29Merci Annie Anzieu de tout ce que vous avez fait et de ce que vous étiez, tout simplement.
30Pr Bernard Golse
Annie Anzieu. L’art de l’assemblage du transfert et du contre-transfert, Hélène Suarez Labat
31Annie était une grande dame de la psychanalyse de l’enfant. Lorsque, dans une vie, on a la chance de rencontrer une personne comme Annie, on conserve pour toujours la trace du contact singulier qui s’est établi. Annie était une femme très attentive au contenu latent de ce que l’on pouvait lui transmettre, ses pensées galopaient, sa fermeté était enveloppée par une voix chaleureuse, particulière, qui est inoubliable. En me remémorant ces années de travail à la SEPEA où nous nous sommes retrouvées régulièrement avec Florence Guignard, son amie de longue date, ce qui demeure, ce qui fait force d’identification, c’est l’esprit indépendant d’Annie. Elle avait une liberté de pensée qui nous conduisait à engager des débats qui souvent ouvraient de nouveaux champs de réflexion. Annie était une femme déterminée, éprise de vérité, mouvement qu’elle partageait profondément avec ses contemporains, son mari Didier Anzieu et leur fille Christine Anzieu-Premmereur qui le transmet également. En fait, une famille éprise de liberté de pensée et de créativité.
32Si l’on revient aux travaux d’Annie, à ses découvertes de l’âme enfantine, elle s’est beaucoup intéressée aux différentes expressions non verbales chez l’enfant, pour toujours ajuster ses mouvements contre-transférentiels. Son intérêt pour les assemblages psychiques produits par le dessin et le jeu a fait l’objet de deux ouvrages. Un premier ouvrage à propos du travail du dessin en psychothérapie de l’enfant, qu’elle a dirigé avec ses collègues de la Salpêtrière, Loïse Barbey, Jocelyne Bernard-Ney, Simone Daymas et Elisabeth Dejours. Elle a créé et animé un groupe de réflexion sur les modes d’interprétations du dessin dans la psychothérapie de l’enfant. Et je dois dire que j’aimerais lui parler de ce travail, le mettre en débats à l’heure où d’autres modes de pensée se sont développés.
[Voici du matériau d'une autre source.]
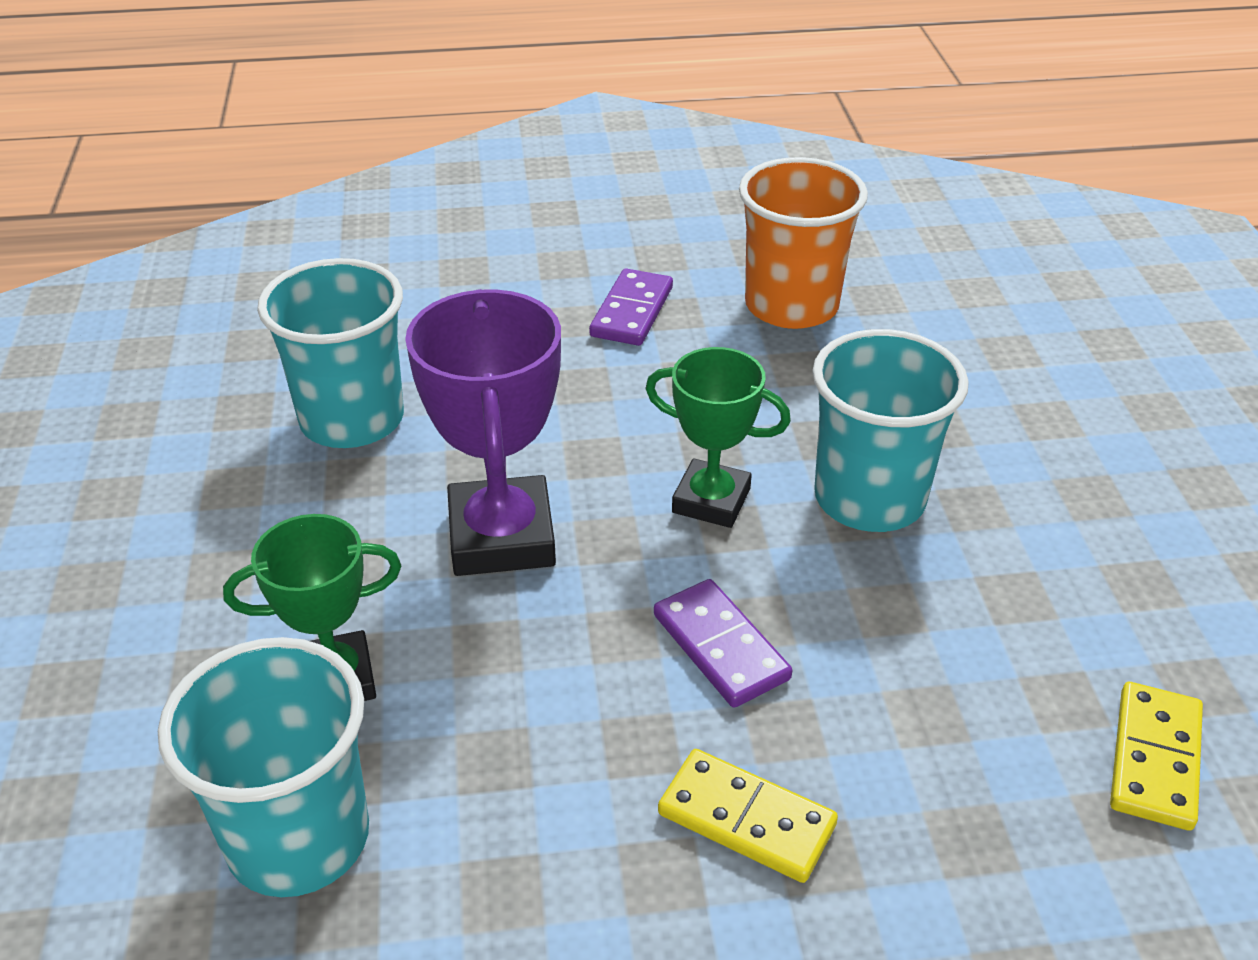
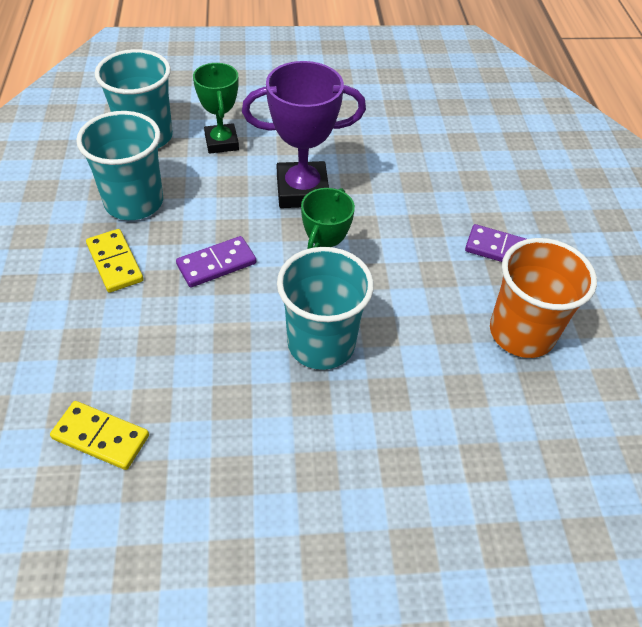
camera: 90 degrees right, 10 degrees up
turquoise cup [257,258,404,448] -> turquoise cup moved to [76,111,163,220]
yellow domino [658,749,838,883] -> yellow domino turned 60 degrees counterclockwise [86,229,144,293]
D’ailleurs, comme le rappelait A Green en 1995 lors d’un hommage à Frances Tustin, « Je pense que le meilleur hommage qu’on puisse rendre à quelqu’un qui est disparu n’est pas de répéter ce qu’il a dit, mais de le discuter comme s’il était là, car au fond les œuvres écrites qu’on nous laisse sont des œuvres de pensée, des œuvres pour penser, et des œuvres qui doivent être continuées par la discussion de ce qu’elles ont soulevé en nous » [2]. Je crois que Annie y aurait été effectivement sensible, alors continuons à débattre des thèmes qui la passionnaient, et qui connaissent de nouveaux approfondissements.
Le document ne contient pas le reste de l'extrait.